● **What is expected**
Scan the entries for the word "ovarian", and copy every line where it appears.
[Opening Record extracts section]
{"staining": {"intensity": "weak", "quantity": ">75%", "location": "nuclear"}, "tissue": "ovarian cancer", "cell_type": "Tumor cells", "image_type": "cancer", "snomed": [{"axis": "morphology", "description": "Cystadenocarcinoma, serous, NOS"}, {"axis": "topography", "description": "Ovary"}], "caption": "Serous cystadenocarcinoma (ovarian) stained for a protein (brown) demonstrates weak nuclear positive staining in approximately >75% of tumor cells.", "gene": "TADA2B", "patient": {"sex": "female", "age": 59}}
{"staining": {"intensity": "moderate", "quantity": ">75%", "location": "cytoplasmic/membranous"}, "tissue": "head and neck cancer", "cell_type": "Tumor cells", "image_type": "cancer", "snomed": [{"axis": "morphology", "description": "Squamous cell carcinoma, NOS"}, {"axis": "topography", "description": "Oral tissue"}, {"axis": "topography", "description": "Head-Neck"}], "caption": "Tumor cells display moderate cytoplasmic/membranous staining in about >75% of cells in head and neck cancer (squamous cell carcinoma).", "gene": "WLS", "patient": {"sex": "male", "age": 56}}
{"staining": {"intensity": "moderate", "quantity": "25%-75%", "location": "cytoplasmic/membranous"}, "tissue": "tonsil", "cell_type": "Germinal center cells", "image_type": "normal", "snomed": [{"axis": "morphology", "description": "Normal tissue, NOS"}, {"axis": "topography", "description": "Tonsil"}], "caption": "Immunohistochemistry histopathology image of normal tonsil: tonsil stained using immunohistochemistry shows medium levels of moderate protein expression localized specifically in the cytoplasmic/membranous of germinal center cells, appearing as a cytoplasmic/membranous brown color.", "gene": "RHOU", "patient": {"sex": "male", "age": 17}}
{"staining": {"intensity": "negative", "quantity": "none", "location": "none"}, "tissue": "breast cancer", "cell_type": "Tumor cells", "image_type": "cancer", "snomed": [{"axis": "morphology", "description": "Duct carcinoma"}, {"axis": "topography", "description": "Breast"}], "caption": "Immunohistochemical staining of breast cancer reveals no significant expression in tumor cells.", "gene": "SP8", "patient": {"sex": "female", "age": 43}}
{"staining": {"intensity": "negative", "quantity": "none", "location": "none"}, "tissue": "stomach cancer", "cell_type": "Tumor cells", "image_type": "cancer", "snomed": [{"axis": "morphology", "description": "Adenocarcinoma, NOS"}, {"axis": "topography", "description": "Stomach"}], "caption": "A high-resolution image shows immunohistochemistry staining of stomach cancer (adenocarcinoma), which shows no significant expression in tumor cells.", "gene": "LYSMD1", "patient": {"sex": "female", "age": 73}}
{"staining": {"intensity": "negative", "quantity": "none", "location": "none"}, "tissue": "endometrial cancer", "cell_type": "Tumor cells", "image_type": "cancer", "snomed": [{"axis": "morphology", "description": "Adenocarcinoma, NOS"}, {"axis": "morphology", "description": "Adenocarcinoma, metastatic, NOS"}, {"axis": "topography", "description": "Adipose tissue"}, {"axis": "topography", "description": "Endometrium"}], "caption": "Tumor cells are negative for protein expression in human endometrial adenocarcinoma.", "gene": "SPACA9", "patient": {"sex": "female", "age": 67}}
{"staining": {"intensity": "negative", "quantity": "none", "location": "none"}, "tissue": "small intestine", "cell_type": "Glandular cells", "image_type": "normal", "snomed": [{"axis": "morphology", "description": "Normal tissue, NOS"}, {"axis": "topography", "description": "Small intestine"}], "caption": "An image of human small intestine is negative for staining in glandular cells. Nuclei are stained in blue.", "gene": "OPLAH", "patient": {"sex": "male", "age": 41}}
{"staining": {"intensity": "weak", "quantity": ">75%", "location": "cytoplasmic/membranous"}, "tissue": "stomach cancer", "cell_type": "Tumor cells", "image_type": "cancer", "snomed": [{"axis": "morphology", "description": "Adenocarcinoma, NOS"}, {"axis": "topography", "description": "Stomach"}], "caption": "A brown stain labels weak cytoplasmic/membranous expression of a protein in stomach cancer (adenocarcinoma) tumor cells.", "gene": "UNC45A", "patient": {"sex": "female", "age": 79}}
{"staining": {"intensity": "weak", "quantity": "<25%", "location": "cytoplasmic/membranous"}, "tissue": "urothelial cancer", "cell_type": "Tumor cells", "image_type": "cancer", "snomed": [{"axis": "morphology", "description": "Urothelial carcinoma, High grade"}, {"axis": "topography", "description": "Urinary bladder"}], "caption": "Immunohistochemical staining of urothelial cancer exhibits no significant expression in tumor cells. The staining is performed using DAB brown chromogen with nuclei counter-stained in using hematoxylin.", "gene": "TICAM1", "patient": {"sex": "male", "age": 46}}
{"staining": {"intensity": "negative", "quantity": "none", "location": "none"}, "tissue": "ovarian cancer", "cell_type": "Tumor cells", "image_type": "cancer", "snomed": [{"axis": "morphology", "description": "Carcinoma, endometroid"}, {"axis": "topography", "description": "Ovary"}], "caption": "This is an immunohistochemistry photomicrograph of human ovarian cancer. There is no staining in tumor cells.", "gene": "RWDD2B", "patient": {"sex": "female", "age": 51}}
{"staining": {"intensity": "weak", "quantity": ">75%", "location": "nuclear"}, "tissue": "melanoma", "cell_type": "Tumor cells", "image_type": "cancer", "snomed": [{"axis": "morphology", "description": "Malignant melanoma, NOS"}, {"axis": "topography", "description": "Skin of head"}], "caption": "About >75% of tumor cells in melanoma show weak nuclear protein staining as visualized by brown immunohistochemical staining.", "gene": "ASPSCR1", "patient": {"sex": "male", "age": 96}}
[Closing Record extracts section]
● **Written solution**
{"staining": {"intensity": "weak", "quantity": ">75%", "location": "nuclear"}, "tissue": "ovarian cancer", "cell_type": "Tumor cells", "image_type": "cancer", "snomed": [{"axis": "morphology", "description": "Cystadenocarcinoma, serous, NOS"}, {"axis": "topography", "description": "Ovary"}], "caption": "Serous cystadenocarcinoma (ovarian) stained for a protein (brown) demonstrates weak nuclear positive staining in approximately >75% of tumor cells.", "gene": "TADA2B", "patient": {"sex": "female", "age": 59}}
{"staining": {"intensity": "negative", "quantity": "none", "location": "none"}, "tissue": "ovarian cancer", "cell_type": "Tumor cells", "image_type": "cancer", "snomed": [{"axis": "morphology", "description": "Carcinoma, endometroid"}, {"axis": "topography", "description": "Ovary"}], "caption": "This is an immunohistochemistry photomicrograph of human ovarian cancer. There is no staining in tumor cells.", "gene": "RWDD2B", "patient": {"sex": "female", "age": 51}}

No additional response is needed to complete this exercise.